Overslaan en naar de inhoud gaan

Startende koper moet het ook niet meer hebben van aanbod woningcorporaties

Image

Starters die een koopwoning zoeken vinden die minder snel bij woningcorporaties dan een aantal jaren terug. Woningcorporaties verkopen namelijk veel minder woningen aan particulieren. Dat blijkt uit onderzoek van het Kadaster. Bovendien kunnen starters ook woningen van corporaties steeds minder betalen.

Vooral de alleenwonende starter vindt minder snel een koopwoning bij de woningcorporatie. Van alle woningen die deze singles kochten was in 2014 nog ruim 20 procent van een woningcorporatie, terwijl dat in 2020 nog slechts 7 procent was. Ook bij stellen is een afname zichtbaar van 12 naar 4 procent. Voor deze 'samenstarters' speelde het aanbod van woningcorporaties al een kleinere rol.

Van 2009 tot en met 2020 verkochten woningcorporaties ruim 236.000 woningen. Dit is 12 procent van het totaal aantal verkochte woningen. Het aantal verkopen neemt gestaag af sinds 2013, zeker aan particulieren. Corporaties verkopen wel meer onderling en aan bedrijfsmatige investeerders. De onderlinge overdracht wordt de afgelopen jaren opgestuwd door twee oorzaken. Ten eerste dwingt de nieuwe Woningwet corporaties zich meer te concentreren in één woningmarktregio; ze dragen woningen buiten die thuisregio bij voorkeur over aan collega-corporaties. Daarnaast verkopen corporaties pakketten woningen om hun financiële situatie te verbeteren.

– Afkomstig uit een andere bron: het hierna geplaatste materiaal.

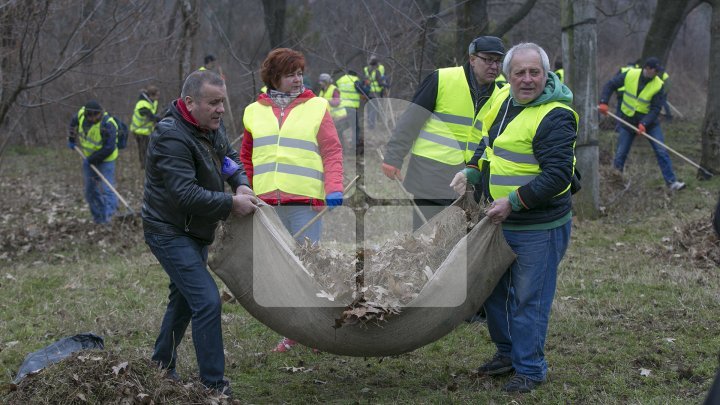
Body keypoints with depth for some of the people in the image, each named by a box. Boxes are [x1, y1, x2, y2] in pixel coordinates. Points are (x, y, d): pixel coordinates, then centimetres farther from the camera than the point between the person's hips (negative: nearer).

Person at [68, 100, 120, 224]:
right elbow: (74, 122, 14)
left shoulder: (108, 125, -30)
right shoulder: (82, 114, -11)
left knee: (106, 189, -15)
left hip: (105, 160, -7)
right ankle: (98, 216, 23)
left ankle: (108, 216, -19)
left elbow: (108, 149, -29)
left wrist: (92, 159, -23)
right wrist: (71, 139, 16)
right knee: (90, 190, 12)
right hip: (88, 158, 7)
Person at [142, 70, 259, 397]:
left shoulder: (211, 126, 3)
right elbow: (186, 193, -31)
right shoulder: (171, 137, -26)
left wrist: (241, 184, -6)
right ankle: (214, 386, -12)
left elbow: (229, 158, 15)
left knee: (184, 298, 21)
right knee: (207, 302, -16)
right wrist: (231, 204, -26)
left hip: (194, 232, 10)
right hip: (170, 232, -10)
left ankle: (162, 367, 38)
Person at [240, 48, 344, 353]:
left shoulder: (316, 108, 5)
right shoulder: (255, 112, 14)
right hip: (266, 204, 3)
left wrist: (334, 188, -13)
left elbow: (331, 152, -1)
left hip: (305, 202, -3)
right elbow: (247, 158, 20)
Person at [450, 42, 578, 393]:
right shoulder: (503, 100, 5)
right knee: (495, 290, 19)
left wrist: (514, 201, -27)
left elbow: (558, 176, -26)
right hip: (500, 220, 8)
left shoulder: (555, 117, -20)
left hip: (539, 227, -8)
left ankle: (530, 369, 15)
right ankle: (507, 353, 37)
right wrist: (471, 172, 6)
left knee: (528, 299, 0)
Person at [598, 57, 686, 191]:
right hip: (628, 120, 1)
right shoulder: (630, 75, -13)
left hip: (649, 121, -1)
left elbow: (655, 109, -17)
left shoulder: (658, 85, -16)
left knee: (662, 152, -6)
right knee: (620, 154, 6)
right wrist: (603, 102, -16)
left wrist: (644, 123, -30)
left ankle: (671, 182, -1)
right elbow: (610, 85, -3)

Het armlastige Vestia verkocht bijvoorbeeld eind 2020 ongeveer 5.600 verhuureenheden aan andere corporaties. Op eerdere verkopen van sociaal bezit aan commerciële partijen is veel kritiek gekomen. Met name toen bleek dat deze investeerders de woningen later met forse winsten doorverkochten. Op deze manier zijn tientallen miljoenen euro's aan maatschappelijk vermogen weggelekt uit de sector. Wat dat betreft is het sentiment gekeerd. Terwijl minister Blok enkele jaren terug op beurzen buitenlandse investeerders nog aanmoedigde hun slag te slaan op de Nederlandse corporatiemarkt, keren steeds meer bewoners, politieke partijen en gemeenten zich tegen verkoop van corporatiewoningen. De verkleining van de corporatiesector is een geloofsartikel dat bijna alleen de VVD nog aanhangt, en ook niet meer fanatiek.

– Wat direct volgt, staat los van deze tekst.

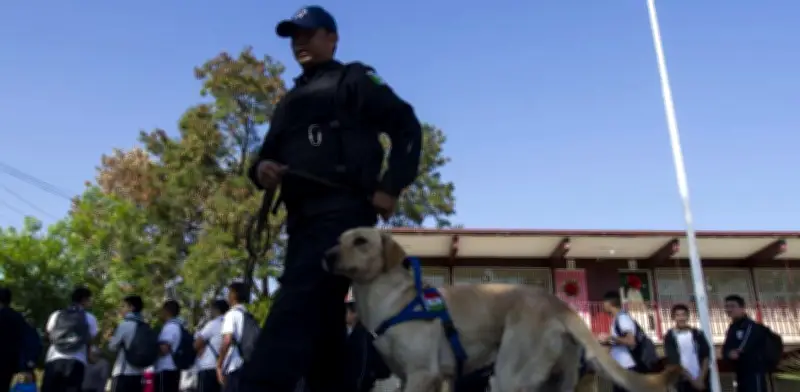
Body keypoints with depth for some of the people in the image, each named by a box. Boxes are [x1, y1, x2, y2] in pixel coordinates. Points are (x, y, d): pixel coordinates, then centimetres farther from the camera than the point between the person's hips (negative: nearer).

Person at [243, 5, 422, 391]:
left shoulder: (353, 80, 9)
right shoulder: (289, 102, 29)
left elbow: (406, 126, -1)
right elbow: (270, 153, 24)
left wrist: (390, 187, -11)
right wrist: (261, 167, -1)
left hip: (341, 210, -8)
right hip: (302, 217, 8)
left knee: (298, 302, -23)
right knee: (320, 316, 7)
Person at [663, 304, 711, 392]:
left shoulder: (698, 334, 4)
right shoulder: (669, 337, -4)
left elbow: (706, 356, 1)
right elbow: (674, 362, -8)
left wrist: (701, 378, -9)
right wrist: (692, 380, -12)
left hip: (702, 380, 2)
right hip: (684, 382, -2)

Een belangrijke reden voor corporaties en gemeenten om door te gaan met verkoop is om voldoende middelen te genereren voor de broodnodige nieuwbouw. Aan die vicieuze cirkel kan alleen een einde gemaakt als de verhuurderheffing wordt afgeschaft of beperkt.

Hoeveel corporatiewoningen er in Amsterdam in 2020 zijn verkocht is nog niet bekend. Vermoedelijk wijkt dat niet veel af van 2019 toen het er bijna duizend waren. Lang boden corporatiewoningen Amsterdamse starters met een middeninkomen een kans om aan een koopwoning te komen. Maar dat is nauwelijks meer het geval. Terwijl de gemiddelde verkoopprijs in 2012 nog ruim 167.500 euro was, was die zes jaar later in 2018 al gestegen naar 320.600 euro. Daarna zijn de prijzen nog fors doorgestegen.